Task details:
Copy out each line of the data that includes the string "Portfolio".
BEGIN Records for the task
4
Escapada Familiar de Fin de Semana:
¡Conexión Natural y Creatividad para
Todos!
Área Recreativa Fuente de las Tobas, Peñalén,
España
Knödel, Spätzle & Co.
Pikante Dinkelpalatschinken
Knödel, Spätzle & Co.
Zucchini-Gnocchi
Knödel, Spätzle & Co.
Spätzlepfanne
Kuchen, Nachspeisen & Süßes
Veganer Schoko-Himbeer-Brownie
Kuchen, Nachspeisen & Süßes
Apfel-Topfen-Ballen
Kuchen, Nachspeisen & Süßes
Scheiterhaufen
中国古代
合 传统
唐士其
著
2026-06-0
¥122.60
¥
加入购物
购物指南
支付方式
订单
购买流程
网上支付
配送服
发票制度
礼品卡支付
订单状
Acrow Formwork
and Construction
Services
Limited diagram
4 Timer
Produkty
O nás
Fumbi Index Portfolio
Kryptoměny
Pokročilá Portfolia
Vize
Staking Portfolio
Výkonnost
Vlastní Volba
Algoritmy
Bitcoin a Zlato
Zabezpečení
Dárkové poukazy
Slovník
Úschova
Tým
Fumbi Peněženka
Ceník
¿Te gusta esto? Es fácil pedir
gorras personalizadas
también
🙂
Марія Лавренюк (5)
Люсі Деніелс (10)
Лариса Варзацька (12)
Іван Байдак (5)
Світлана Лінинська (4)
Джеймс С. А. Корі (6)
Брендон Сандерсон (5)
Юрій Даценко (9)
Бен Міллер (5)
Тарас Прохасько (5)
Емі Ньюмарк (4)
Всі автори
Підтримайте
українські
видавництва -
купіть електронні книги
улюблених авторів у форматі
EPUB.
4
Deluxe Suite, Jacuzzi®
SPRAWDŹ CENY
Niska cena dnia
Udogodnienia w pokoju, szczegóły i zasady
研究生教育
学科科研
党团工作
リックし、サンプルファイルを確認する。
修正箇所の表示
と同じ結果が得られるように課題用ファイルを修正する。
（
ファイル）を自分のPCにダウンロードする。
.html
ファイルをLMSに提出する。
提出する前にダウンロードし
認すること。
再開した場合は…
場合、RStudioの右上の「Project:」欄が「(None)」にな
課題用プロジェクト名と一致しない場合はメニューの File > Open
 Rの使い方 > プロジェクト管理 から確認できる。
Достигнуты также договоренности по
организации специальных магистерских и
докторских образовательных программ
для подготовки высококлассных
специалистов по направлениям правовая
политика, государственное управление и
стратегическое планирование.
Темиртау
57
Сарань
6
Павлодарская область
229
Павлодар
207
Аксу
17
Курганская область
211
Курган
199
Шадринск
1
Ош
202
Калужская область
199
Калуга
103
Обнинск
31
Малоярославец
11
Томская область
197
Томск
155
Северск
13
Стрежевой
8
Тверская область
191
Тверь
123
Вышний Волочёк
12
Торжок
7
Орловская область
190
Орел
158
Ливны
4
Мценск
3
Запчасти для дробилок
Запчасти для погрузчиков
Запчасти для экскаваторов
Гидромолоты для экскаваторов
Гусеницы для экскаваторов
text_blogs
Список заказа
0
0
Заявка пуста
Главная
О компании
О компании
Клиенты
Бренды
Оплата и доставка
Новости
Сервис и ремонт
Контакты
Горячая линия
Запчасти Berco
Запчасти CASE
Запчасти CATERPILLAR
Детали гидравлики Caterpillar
END Records for the task
Answer for the task:
Fumbi Index Portfolio
Staking Portfolio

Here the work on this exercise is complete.